[[ RECORDS FOR PROCESSING open ]]
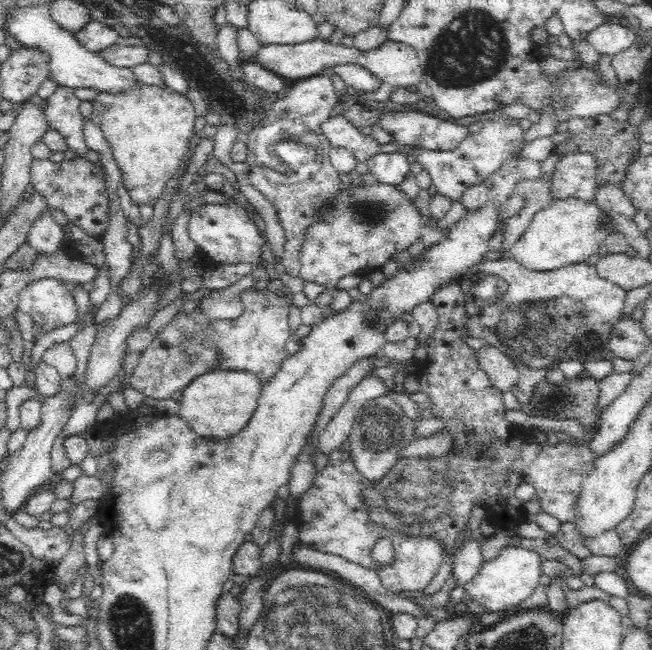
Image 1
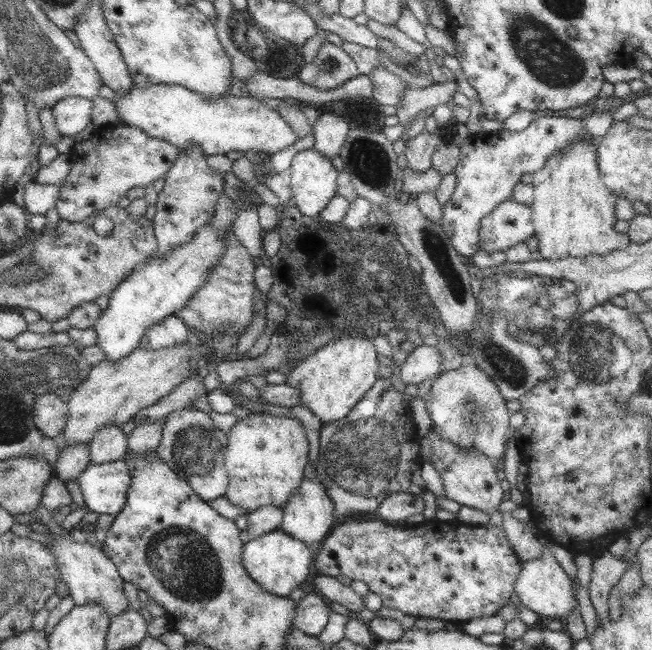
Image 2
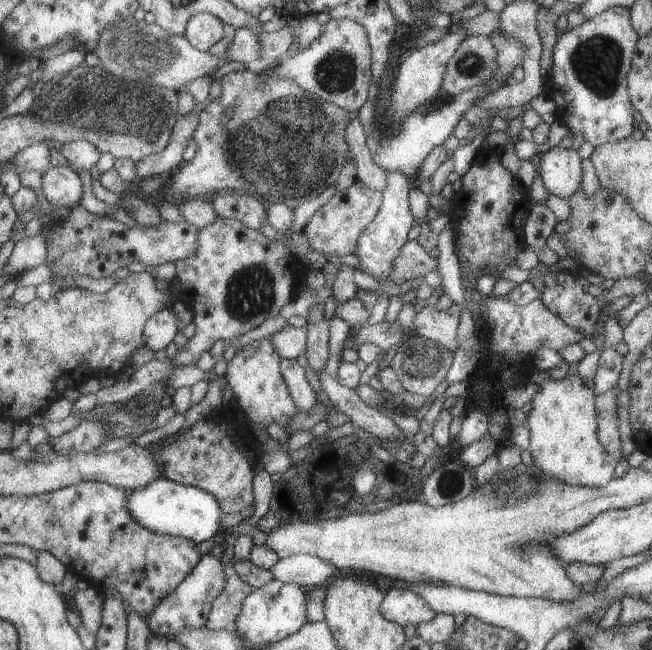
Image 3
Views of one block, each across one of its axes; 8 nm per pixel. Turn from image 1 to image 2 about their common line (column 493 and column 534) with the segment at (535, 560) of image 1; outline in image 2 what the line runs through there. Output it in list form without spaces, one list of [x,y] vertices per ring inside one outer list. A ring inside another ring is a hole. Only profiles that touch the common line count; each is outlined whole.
[[[538,536],[537,540],[542,545],[541,556],[523,562],[522,572],[518,574],[515,581],[515,601],[529,608],[542,619],[546,617],[564,622],[565,618],[578,608],[578,602],[574,600],[574,591],[571,589],[571,580],[563,573],[563,569],[545,546],[549,541],[541,536]]]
[[ RECORDS FOR PROCESSING closed ]]
§ YOUR TASK
The pictures stay out; copy the rest of the data word for word.

§ RESULT OF THE TASK
Image 1
Image 2
Image 3
Views of one block, each across one of its axes; 8 nm per pixel. Turn from image 1 to image 2 about their common line (column 493 and column 534) with the segment at (535, 560) of image 1; outline in image 2 what the line runs through there. Output it in list form without spaces, one list of [x,y] vertices per ring inside one outer list. A ring inside another ring is a hole. Only profiles that touch the common line count; each is outlined whole.
[[[538,536],[537,540],[542,545],[541,556],[523,562],[522,572],[518,574],[515,581],[515,601],[529,608],[542,619],[546,617],[564,622],[565,618],[578,608],[578,602],[574,600],[574,591],[571,589],[571,580],[563,573],[563,569],[545,546],[549,541],[541,536]]]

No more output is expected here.